I buy the Trader Joe’s roasted whole flaxseeds and eat them with peanut butter and honey. I know I’m supposed to grind them for nutrients but instead I chew them up really really well. My mandible is my grinder. They taste much better toasted & whole.
Huh. One learns such interesting things here.
I dont know what any of this means, but can I just roll around in some FLAX and look / feel all young again?
Then you need a roll of Charmin Ultra Soft.
~Oswegan
I remember fondly the days when a multi-vitamin and some brisk walking was all that was recommended.
Janice was wondering when Bossy was going to update with a new post, new family tree entry or little known fact.
Anyway, Janice had another opportunity to VOTE FOR BOSSY! Please folks, don’t forget to vote early and often…well you can only vote once a day so please don’t forget.
Not really into flax seed, but i am into Bossy, that’s why you’ve got my vote, lady. good luck
I added flaxseeds into my diet a few months ago and they do indeed help move shit through my body … quite literally!!

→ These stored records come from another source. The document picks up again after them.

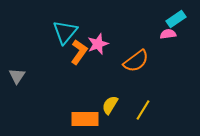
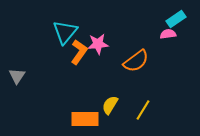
pink star: rotated 15 degrees clockwise
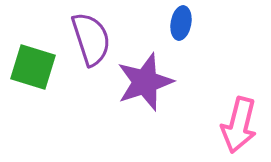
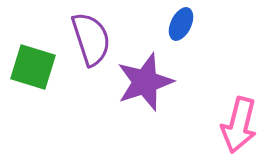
blue ellipse: moved 1 px down; rotated 16 degrees clockwise
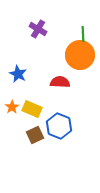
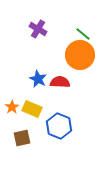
green line: rotated 49 degrees counterclockwise
blue star: moved 20 px right, 5 px down
brown square: moved 13 px left, 3 px down; rotated 12 degrees clockwise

Oh we love flax seed here too – put it in everything. It comes right out the other end of the spud though, untouched. Should I wash it off and grind it, I wonder?

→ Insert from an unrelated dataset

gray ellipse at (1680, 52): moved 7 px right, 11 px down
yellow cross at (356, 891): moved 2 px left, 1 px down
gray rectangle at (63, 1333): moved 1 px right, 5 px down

BTW am loving the family tree.
We also grind it up and sprinkle it over the dog’s food so both the children and the animals have shiny coats.
How oh how can something have the dual quality of making you have to poop and making you constipated?
We used to use Flax seed all the time.
Side note certain nutritionists do not recomend Flax seed for womaen who have had hyterectomy…due to the hormonal balance thing…it could be counter productive(no pun intended)to the meds that are prescribed. Same thing with women who have female body parts cancer.
Any idea if they go well with Peanut M&Ms? Of course, if they clash, I’ll just have the Peanut M&Ms. I’m not proud.
I’m having a little pooping problem right now. It could be that I’m stuck in New Jersey and my flax seed is stuck in Poughkeepsie. Or, it could be that I’ve been in the hospital for three days, and it’s hard to poop when you can’t move around. Either way, I miss my flax seed, it goes so well in oatmeal.
Also, if you mix it with minced walnuts, a little cinnamon, and a little brown sugar, you have a topping that works miracles on a variety of foods.
It sure is hard work, bein’ beautiful!
Flax has been a staple for race horses in training for many, many years.
It’s ridiculously easy to make your own flax seed oil.
Take flax seed add water and boil gently. It takes about three hours and voila! oil.
Don’t buy flax seed from a grocery store. Look in the yellow pages for a feed mill…it’s cheap as dirt.
You can make as much or as little oil as you want.
ok
(hangs head)
you put my MONDAY FACETIME about flax to *shame*
and made me laugh.
all Ive got left now are my hula hooping (lack of) skillz.